Zusammengetragen hat die Museumsschätze Saud Al-Thani, ein Cousin des Emirs. Vor über zehn Jahren tauchte er in westlichen Auktionssälen auf und bot, anscheinend ohne Limit, für die Preziosen des Orients. Für einen Achat besetzten Fliegenwedel mit einem Schätzwert von 14 000 Dollar blätterte er 1,6 Millionen Dollar hin. Insgesamt soll der Spross des Emirats die märchenhafte Summe von zwei Milliarden Dollar aus dem Staatshaushalt ausgegeben haben – und das, obwohl ihn der Scheich eine Zeit lang unter Hausarrest stellte.

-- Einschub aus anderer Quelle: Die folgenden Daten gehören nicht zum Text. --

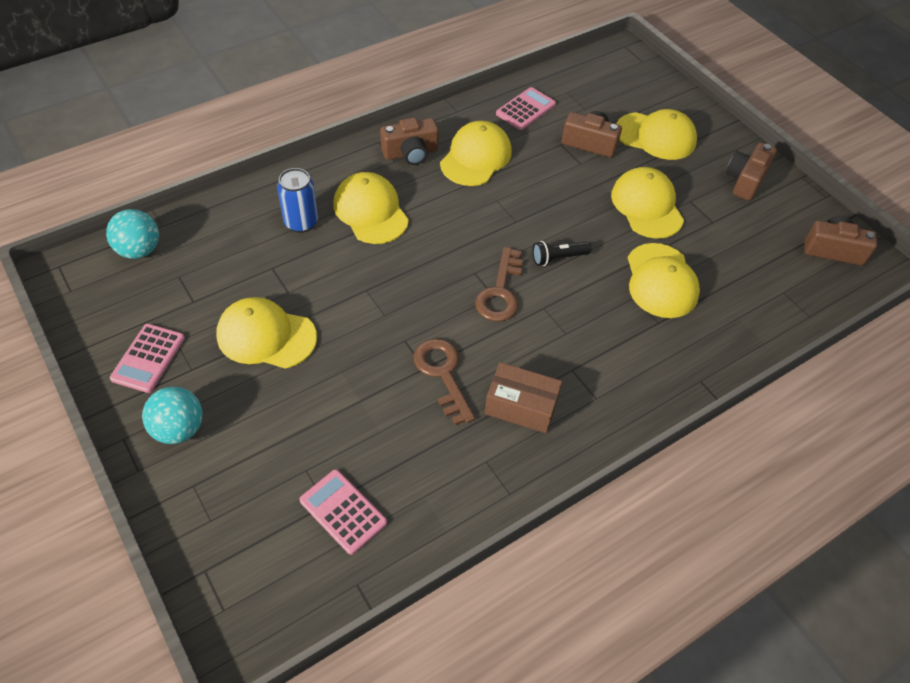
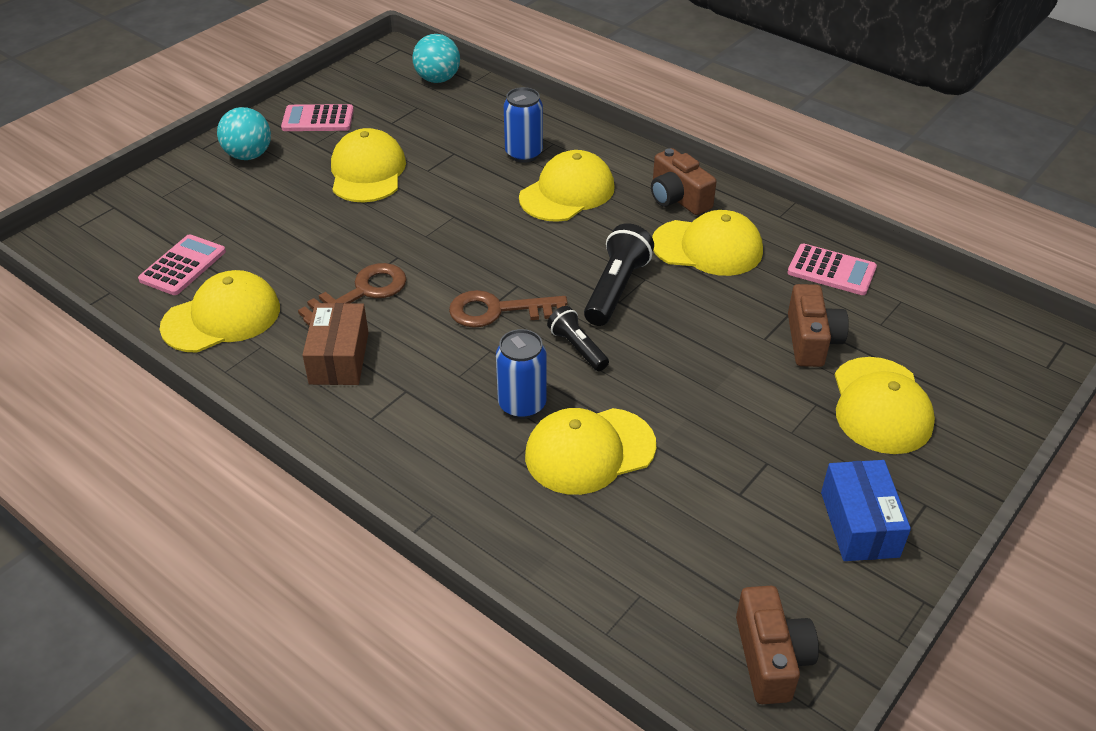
camera: 75 degrees right, 10 degrees down
(501, 218) = (616, 289): none -> black flashlight
(607, 304) = (522, 405): none -> blue can
(647, 206) = (725, 417): yellow cap -> yellow cap (222, 317)
(745, 180) = (859, 524): brown camera -> blue box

Leiterin des Prestigeprojekts ist Sheikha Al Mayassa bint Hamad bin Khalifa Al-Thani, die 25-jährige Tochter des Scheichs. Die Wüstenherrscherin will Doha zum kulturellen Zentrum des Nahen Ostens erheben. Als Direktor holte sie sich den Amerikaner Roger Mandle, ehemals Präsident der Rhode Island School of Design und Chefkurator der National Gallery of Art Washington DC.

Peis Museumsbau ist der erste von vier Museen zur islamischen Kulturgeschichte, die in Doha entstehen sollen, darunter auch die Erweiterung des Nationalmuseums von Architekt Jean Nouvel. Anders als seine Nachbarn Abu Dhabi und Dubai zahlt Katar keine Unsummen an Leihgebühren für die Kunst des Westens, einen zweiten Louvre oder eine Guggenheim-Filiale, sondern investiert in die eigene Kultur. I. M. Peis undogmatische, radikal moderne Museumsarchitektur, die alle Klischees vermeidet, ist dafür die ideale Bühne.

"Beyond Boundaries – Islamic Art Across Cultures"

Termin: ab 22. November 2008, Doha, Katar. Literatur: Philip Jodidio, "Museum of Islamic Art", Prestel Verlag, 240 Seiten, 200 Farbabbildungen, 39,95 Euro.